TEXT SHOWN >>
Vicky Valentine's take on tranny relationshipsVital Statistics

Transgender Relationships
Frankie (FrankieTV) and Wendy
Frankie and Wendy
A happy TG/RG couple
Rather than being the 'best of both worlds', I often feel that being a T*Girl is more like living in the third world. For many girls, their transvestism remains in the closet whilst they carry on with their day-to-day lives, their partners (male or female) never knowing about their femme side and on the face of it this often appears to work. The most difficult aspect of continuing on this road is that when the closet is opened and the partner finds out what's in it, they often feel decieved, cheated and lied to, which is pretty much reality! It's not necessarily the tranvestism that hurts them, it's the deceit. Of course some partners are fully aware of their partner's T*Girl instincts, some are prepared to live with it and others even encourage it, but these are rarities and those who are in such positions should be, and I'm sure are, grateful for what the freedom they enjoy.

For those who dare venture out of the closet, and especially those that are single then the situation is not good. Of course we could hide our transvestism from potential partners, but if it's something you enjoy, then this will lead to discovery or resentment and frustration which will inevitably flow into your relationship. When you think about it, finding a partner that accepts you for who you are is like finding a needle in a haystack. I mean:
gay straight men women?
  • Straight women aren't attracted to T*Girls because they aren't interested in a relationship with another woman,
  • Straight men aren't attracted to T*Girls because they aren't interested a relationship with another man,
  • Gay women aren't attracted to T*Girls because they aren't interested in a relationship with a man, and
  • Gay men aren't attracted to T*Girls because they aren't interested a relationship with a woman.

DATA LISTING >>
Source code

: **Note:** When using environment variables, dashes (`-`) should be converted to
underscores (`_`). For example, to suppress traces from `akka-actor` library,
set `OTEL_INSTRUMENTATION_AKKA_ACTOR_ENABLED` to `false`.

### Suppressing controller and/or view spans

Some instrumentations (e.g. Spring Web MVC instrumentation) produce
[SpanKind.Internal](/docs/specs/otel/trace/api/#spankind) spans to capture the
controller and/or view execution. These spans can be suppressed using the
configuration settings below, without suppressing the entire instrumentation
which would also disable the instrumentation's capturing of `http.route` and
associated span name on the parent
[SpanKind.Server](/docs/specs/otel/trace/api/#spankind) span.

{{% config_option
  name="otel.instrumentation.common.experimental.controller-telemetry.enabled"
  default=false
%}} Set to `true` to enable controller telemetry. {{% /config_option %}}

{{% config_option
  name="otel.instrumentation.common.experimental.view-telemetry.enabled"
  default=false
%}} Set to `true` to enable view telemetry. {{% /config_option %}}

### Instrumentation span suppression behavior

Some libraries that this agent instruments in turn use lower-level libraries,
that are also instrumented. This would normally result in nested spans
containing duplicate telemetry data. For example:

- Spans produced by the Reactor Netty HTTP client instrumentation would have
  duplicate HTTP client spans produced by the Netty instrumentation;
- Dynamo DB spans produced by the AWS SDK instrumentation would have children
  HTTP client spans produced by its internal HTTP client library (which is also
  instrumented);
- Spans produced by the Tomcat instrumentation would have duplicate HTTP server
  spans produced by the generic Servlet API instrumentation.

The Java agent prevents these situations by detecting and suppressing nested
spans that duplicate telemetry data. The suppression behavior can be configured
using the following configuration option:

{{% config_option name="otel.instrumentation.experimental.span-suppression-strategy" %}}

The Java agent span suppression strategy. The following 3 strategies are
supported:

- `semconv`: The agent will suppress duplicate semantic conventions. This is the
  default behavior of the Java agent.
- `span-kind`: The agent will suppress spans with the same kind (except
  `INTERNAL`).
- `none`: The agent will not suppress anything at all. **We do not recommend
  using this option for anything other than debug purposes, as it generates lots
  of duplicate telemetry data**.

YOUR INSTRUCTIONS >> In the piece on transgender relationships, what does the writer say hurts partners, rather than the transvestism itself?

RESPONSE >> The deceit.